Is there such a thing as intense relaxation? If that is not too much of an oxymoron, then this is the most intensely relaxing music. Too call Geoffrey Oryema’s music ‘exotic’ would be cliche (and racist) but I have to call it something, so I’ll go with otherworldly. Oryema’s Exile is a unique offering. Thanks to the production of the all-powerful Brian Eno, it avoids the tropes of the ‘world music’ market. No aggressive drumming, choral ululation or happy platitudes. Oryema has also made albums with Peter Gabriel, and the difference is striking. Gabriel, though honorable of intention, belongs to the school of production that sells African artists to Western audiences only in ‘African drag’, marketed by uplifting backstories of struggle, as if their artistic achievements can’t be taken seriously on their own terms. Oryema, of course, has his backstory; his family fled political persecution in Uganda. Exile is the name of the album, and it is a state of being. The album is an emotional meditation, a sustained atmosphere of bittersweet nostalgia. Almost none of it is in English, and it doesn’t need to be. It is rather experimental in that sense; it doesn’t sell its story, it implies it.

Party Next Door

It sounds like a reggae party next door is pretty cool happenings even if you’re not invited to it. I mean, if I had Rasta neighbors who threw parties all night, I’d be pretty okay with it. And if you’re throwing your own reggae party, this is your jam, because Black Uhuru is the best party music. When it comes to classic reggae, they are among the very greatest, and about due for a revival, I think.

Pagan Poetry

One of my wishes for my younger self is that I had discovered Bjork sooner. I would have had more hope for the future if I had heard her in the 90’s. Alas, I grew up without MTV. As late as the mid-late 2000’s (when I finally started getting regular internet access) I had very little pop culture. I didn’t know that in 2001 one this was declared one of the most controversial and iconic music videos of all time. I think  I would have been impressed to see the singer half nude having pearls sowed directly into her skin, and more with her naked face, and even more with her naked emotion.

Out in the Streets

I love hearing Deborah Harry pay homage to one of her biggest influences. She does such a great – and straight faced – job reinterpreting The Shangri-Las’ classic single. In fact, Blondie blows the original away. Girl group tropes delivered with a nudge and a wink have always been the basis of the Blondie sound, but this tribute is totally heartfelt, and therefor far less campy than the original.

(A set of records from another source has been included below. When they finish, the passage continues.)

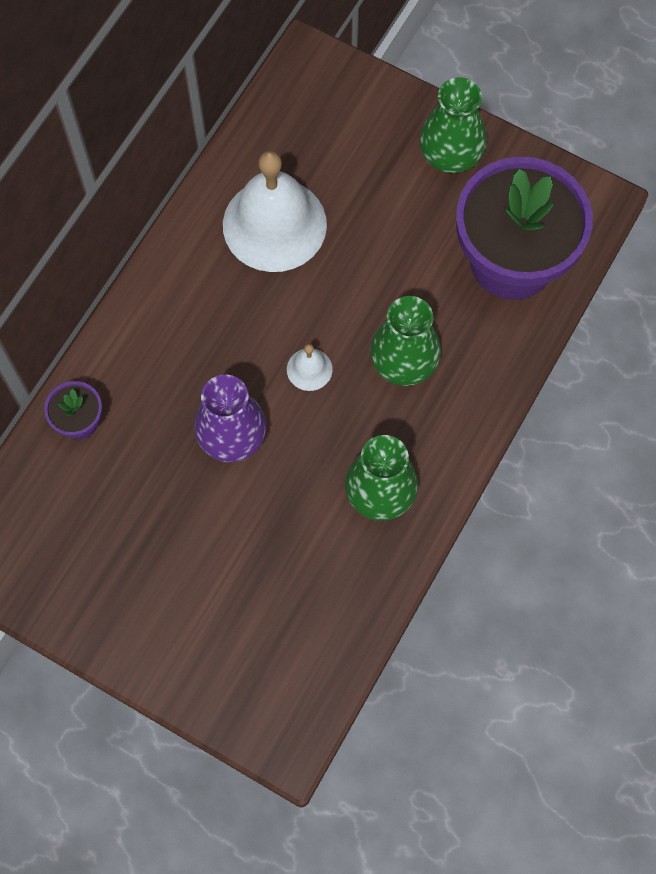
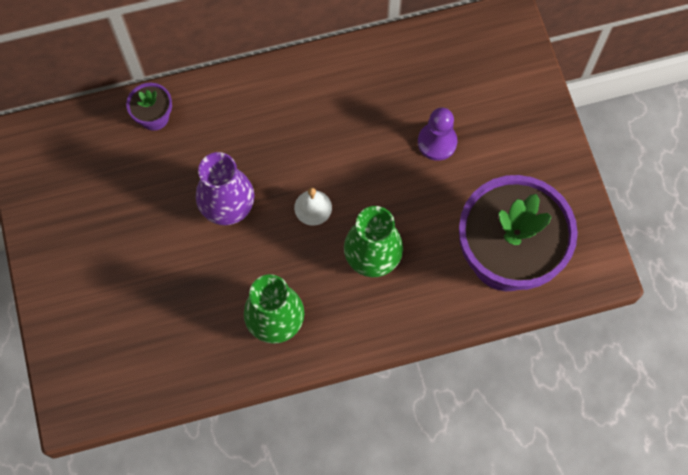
camera: 45 degrees right, 0 degrees up
white bell [223,151,327,272] -> none
green vase [419,77,487,173] -> none
none -> purple pawn [418,107,457,161]

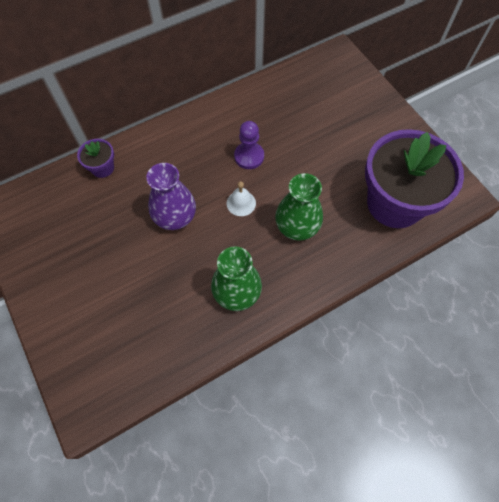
camera: 15 degrees left, 5 degrees down
purple pawn [418,107,457,161] -> purple pawn moved to [234,121,264,169]

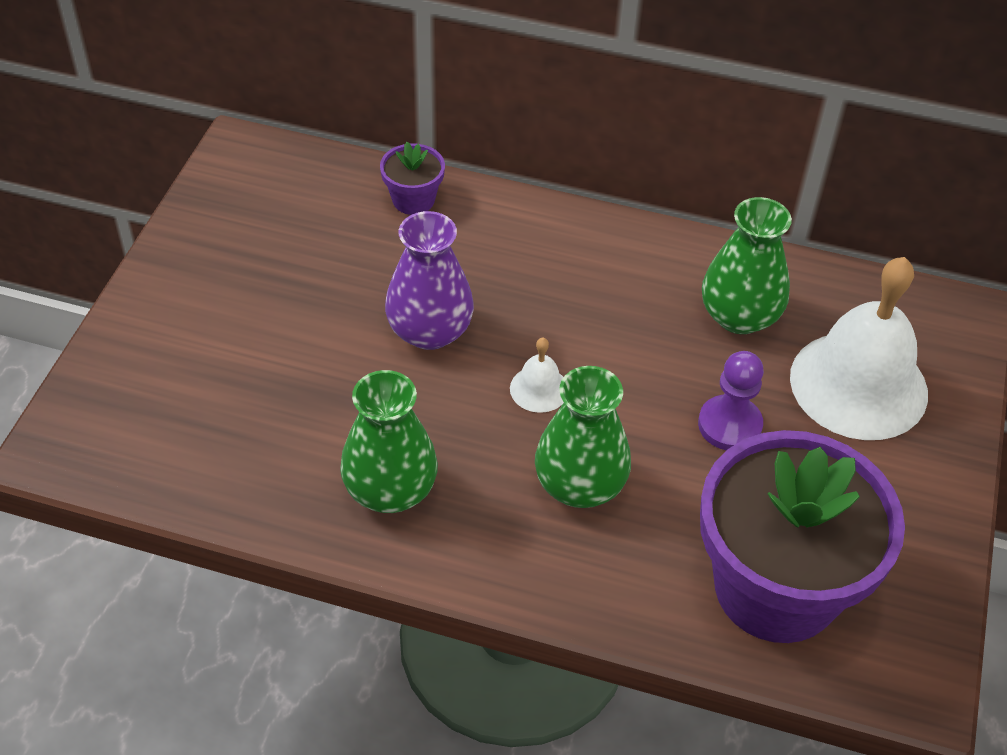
camera: 45 degrees right, 15 degrees down
purple pawn [234,121,264,169] -> purple pawn moved to [698,351,764,450]
none -> green vase [702,197,792,334]
none -> white bell [790,257,928,440]

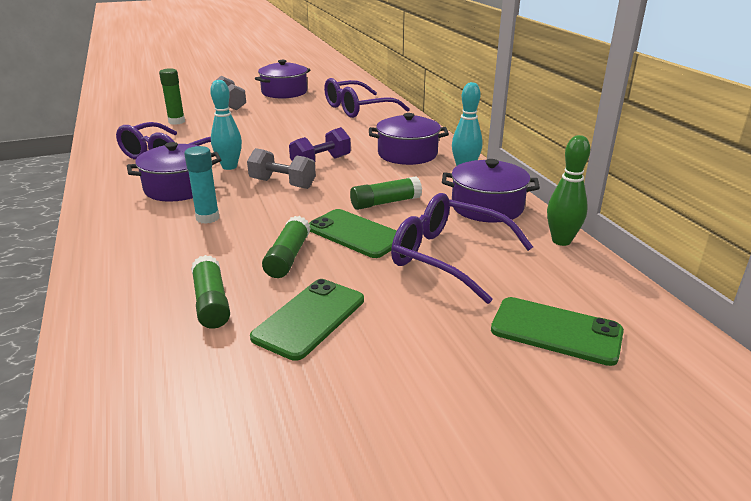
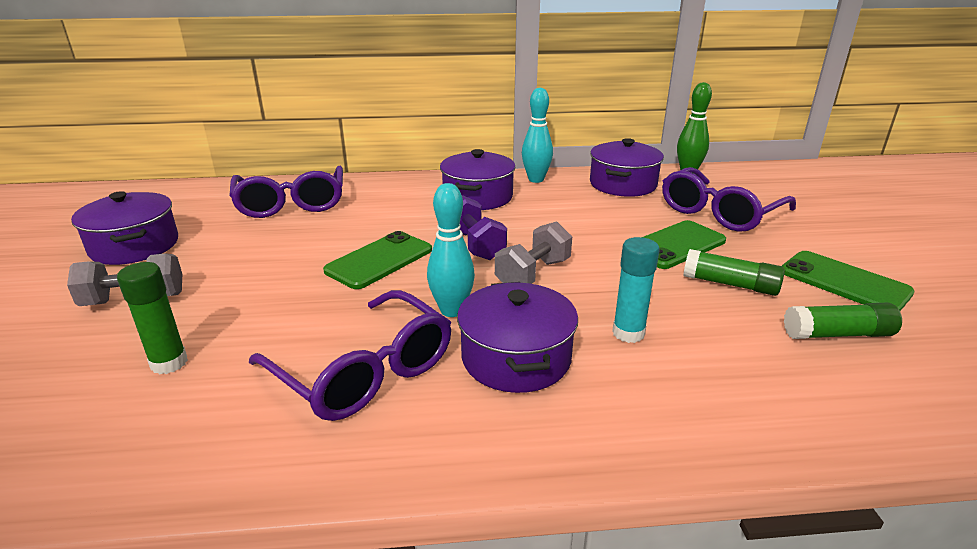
camera: 75 degrees left, 0 degrees up
green glue stick [350,176,422,210] -> none
green phone [491,297,624,366] -> green phone moved to [323,231,432,289]

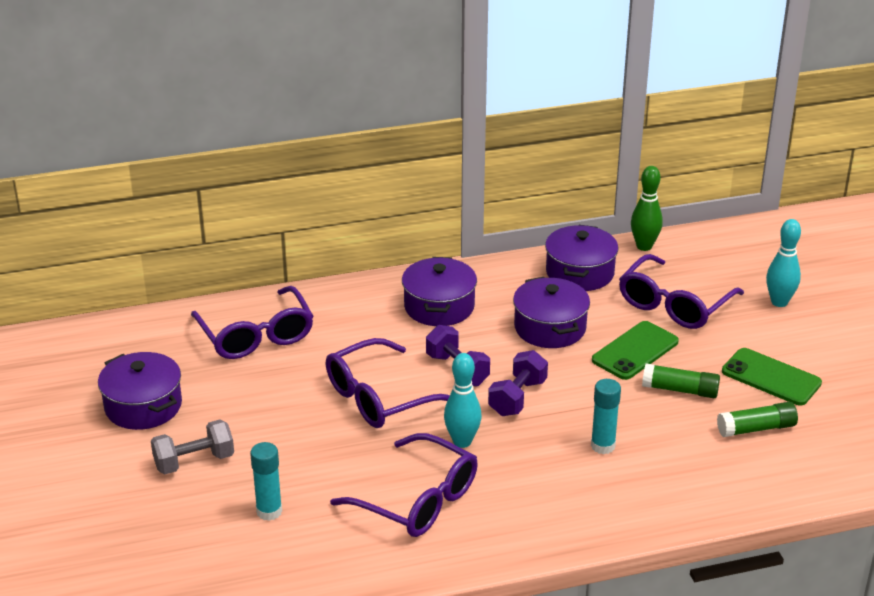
camera: 10 degrees left, 5 degrees up
green glue stick [117,262,188,374] -> turquoise glue stick [250,442,282,521]
green phone [323,231,432,289] -> purple glasses [326,338,450,428]
purple pot [457,282,578,393] -> purple pot moved to [513,277,590,348]
grey dumbbell [495,221,572,284] -> purple dumbbell [488,350,548,416]
turquoise bowling pin [522,88,553,183] -> turquoise bowling pin moved to [766,219,801,307]

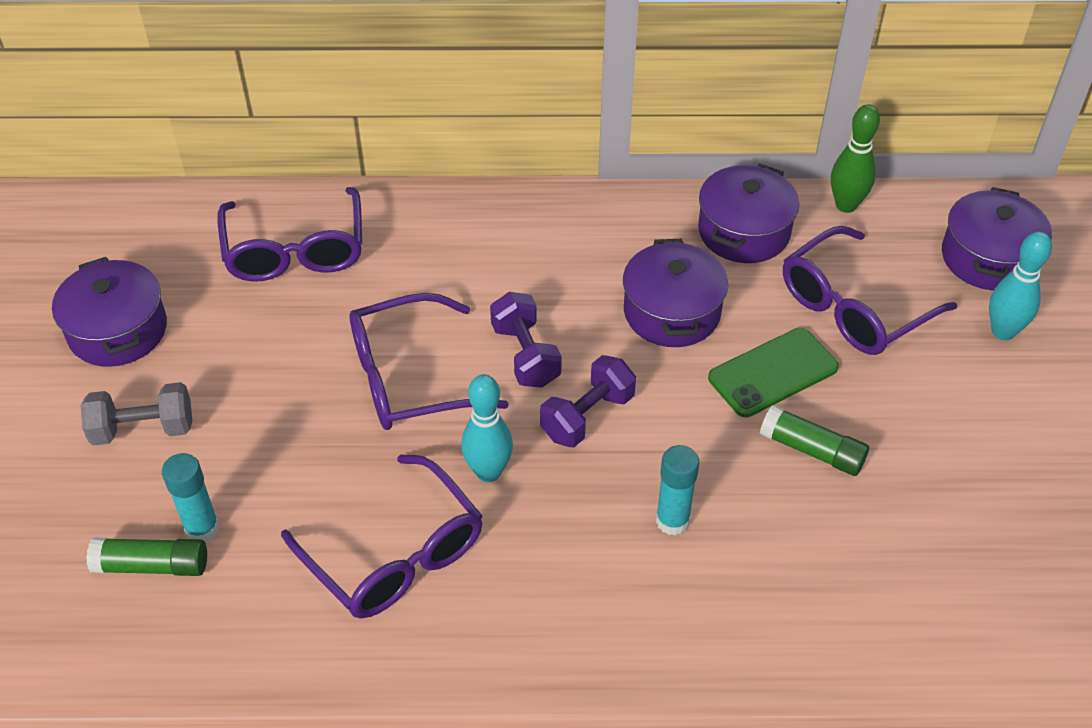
camera: 15 degrees right, 15 degrees up
purple pot [402,257,477,326] -> purple pot moved to [942,187,1052,290]
green glue stick [717,402,798,437] -> green glue stick moved to [86,538,207,576]
green phone [722,348,822,406] -> none

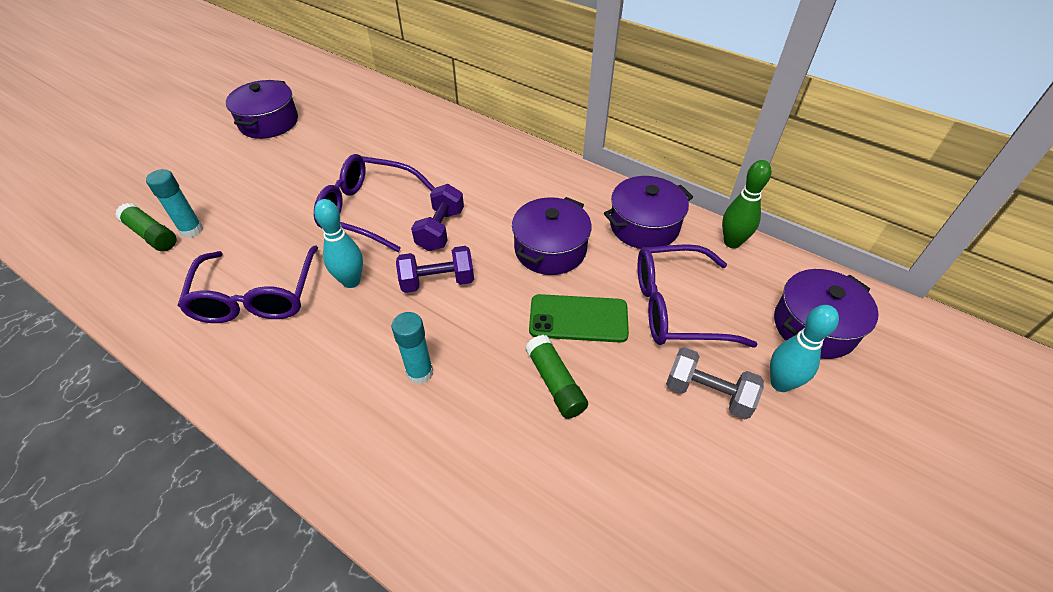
camera: 35 degrees right, 0 degrees up
grey dumbbell [81,382,192,445] -> grey dumbbell moved to [666,347,764,419]
purple glasses [217,187,362,282] -> none

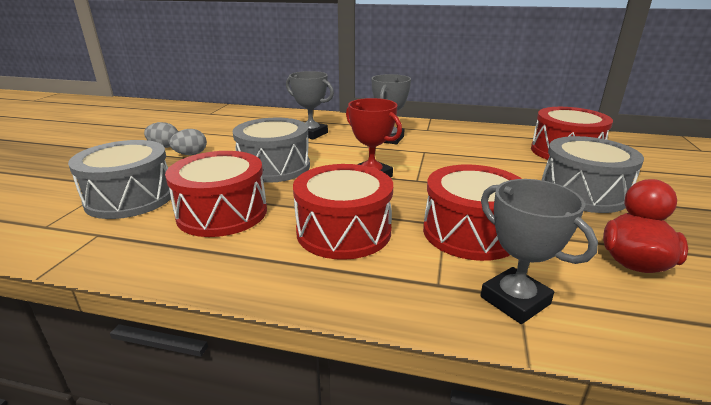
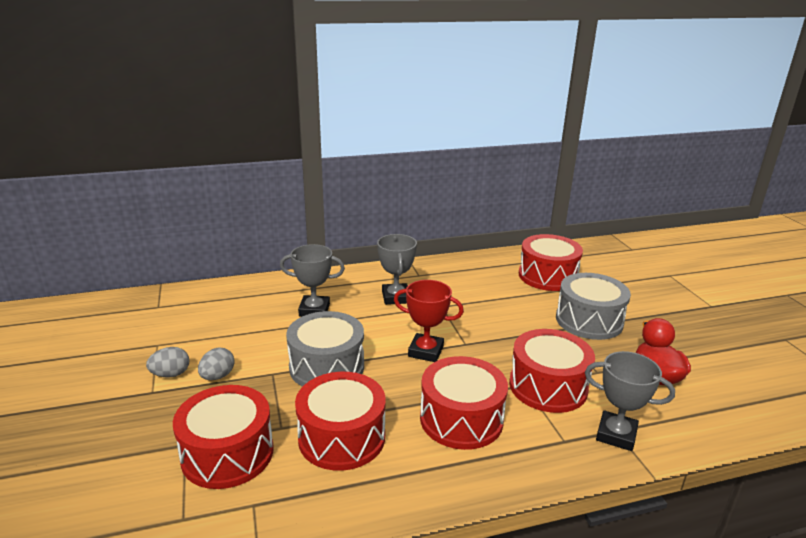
camera: 30 degrees left, 0 degrees up
grey drum [68,140,171,219] -> red drum [173,385,274,489]

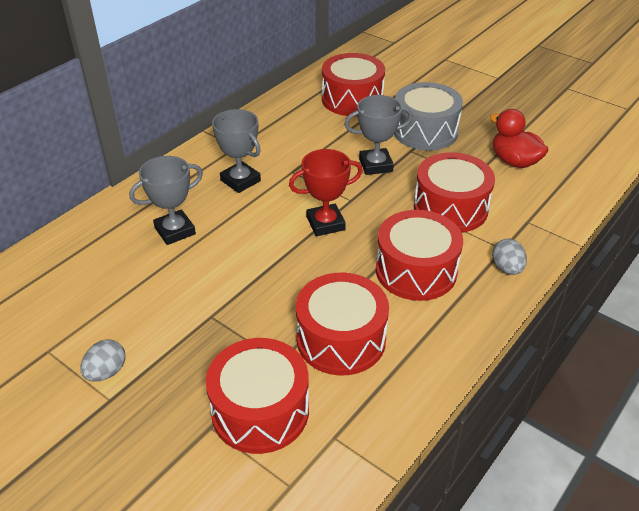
camera: 35 degrees left, 15 degrees up
grey egg [198,348,235,380] -> grey egg moved to [492,239,527,275]
grey drum [286,311,364,387] -> none
grey trophy [585,351,675,451] -> grey trophy moved to [344,95,413,175]

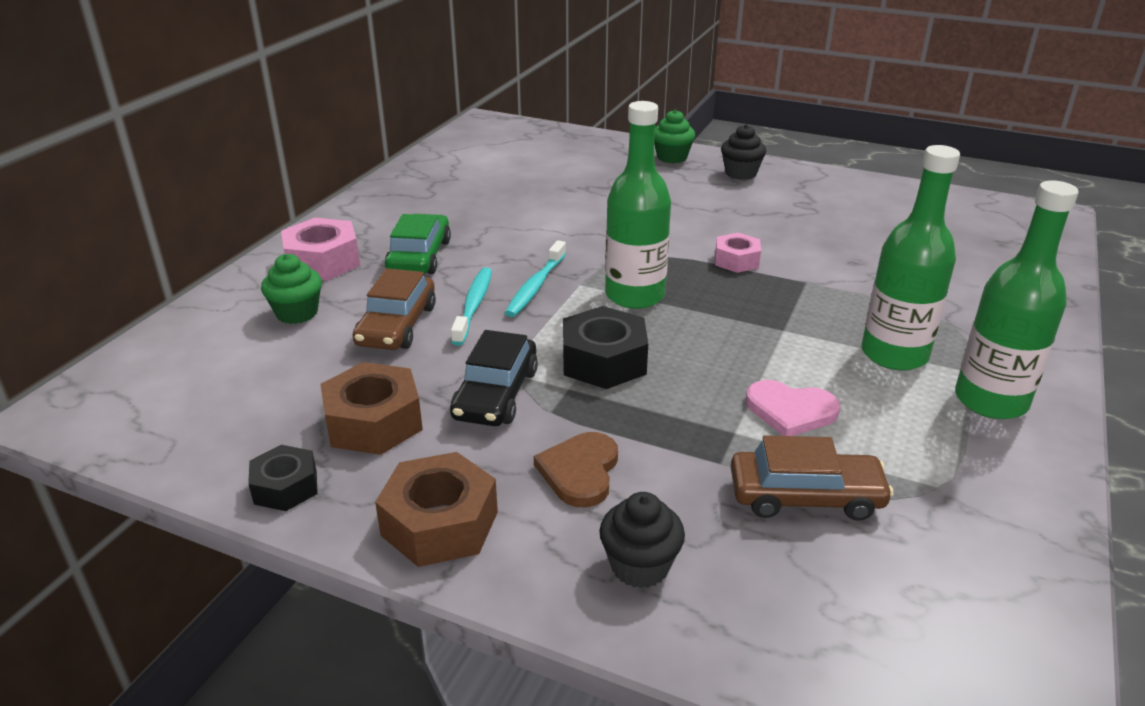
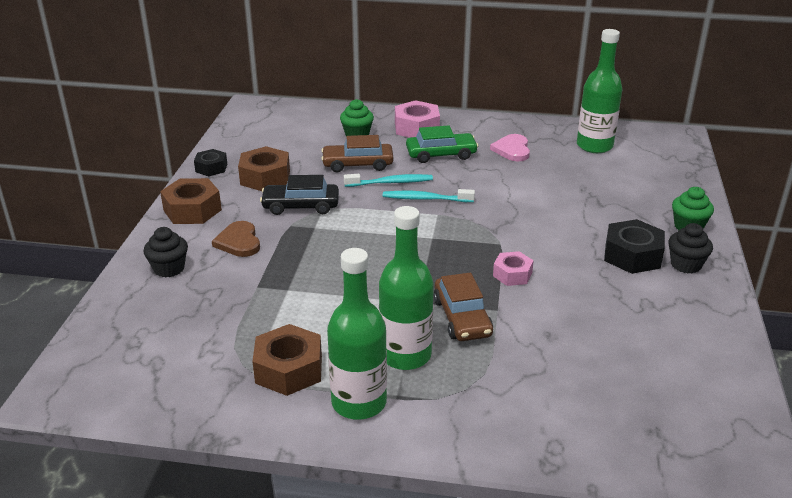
camera: 75 degrees right, 0 degrees up
brown heart [534,432,618,507] -> brown heart turned 105 degrees counterclockwise [212,221,260,257]
black nut [563,306,648,389] -> black nut moved to [604,219,665,274]
green bottle [605,101,671,309] -> green bottle moved to [577,29,622,153]
brown car [731,435,894,521] -> brown car moved to [434,273,493,341]
pink heart [746,380,840,436] -> pink heart moved to [490,134,530,161]
none -> brown nut [252,324,322,396]

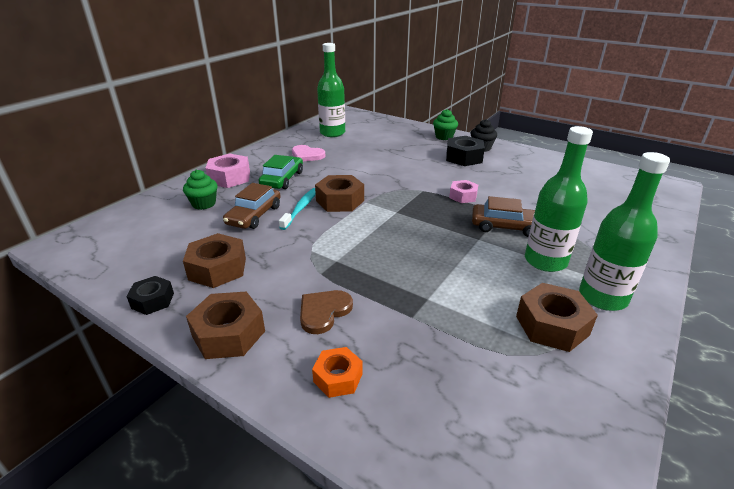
camera: 65 degrees left, 0 degrees up
black cupcake [143,227,188,277] -> orange nut [312,347,363,398]
brown heart [212,221,260,257] -> brown heart turned 120 degrees clockwise [300,290,353,334]
black car [260,175,339,215] -> none
turquoise toothbrush [383,189,475,202] -> brown nut [315,175,364,212]

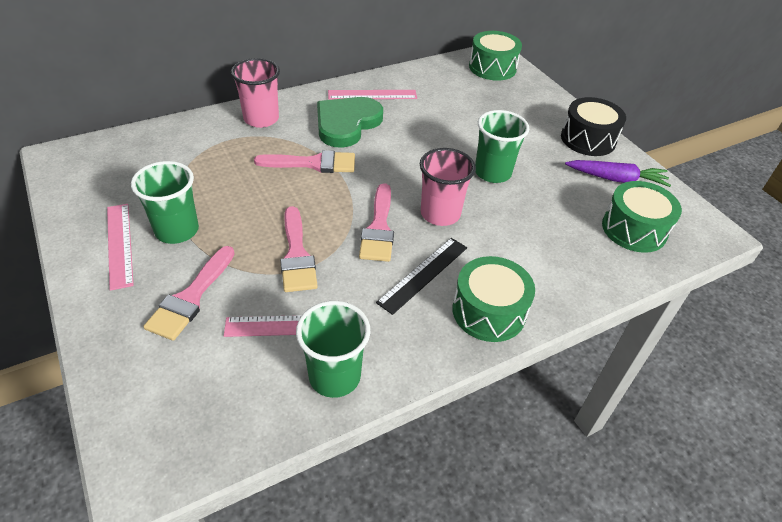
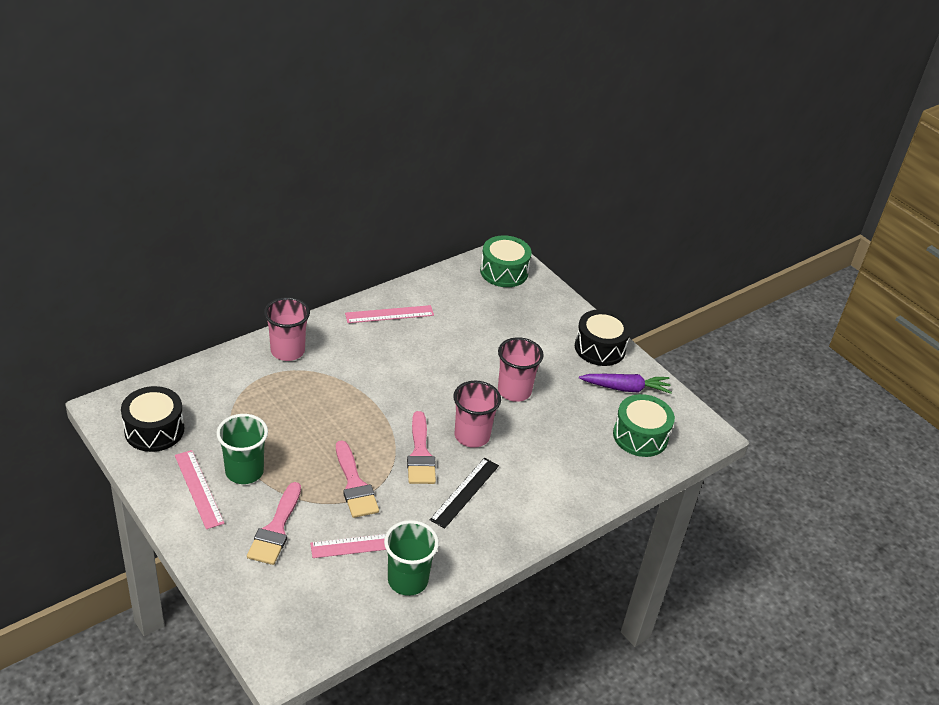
camera: 10 degrees left, 5 degrees down
pink brush [254,150,355,173] -> none
green heart [317,97,383,148] -> none
green drum [453,256,535,342] -> none
green cup [475,110,529,183] -> pink cup [498,337,544,402]
none -> black drum [121,386,184,452]

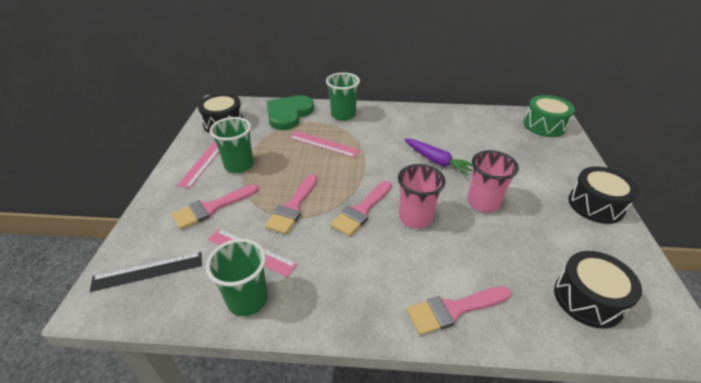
camera: 45 degrees right, 0 degrees up
pink cup [264,297,310,361] -> green cup [326,72,360,121]
pink ruler [345,305,434,323] -> pink ruler moved to [290,131,360,158]
black ruler [430,458,499,529] -> black ruler moved to [90,252,202,292]
purple carrot [579,374,672,394] -> purple carrot moved to [404,139,473,176]
green drum [613,394,675,457] -> black drum [554,251,642,329]
none -> green heart [267,95,314,130]
none -> pink brush [407,286,511,335]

The Shangri-Las’ mildly naughty bad-girl image was the thing that set them apart from all of the other girl groups in the sixties, but their singing was never quite on par with the Motown groups. They weren’t exactly risque, but their songs were deliberately melodramatic in the spirit of pulp comic books and other teen-based entertainment of the time. Harry puts a more adult spin on the material and finds some real heart in it.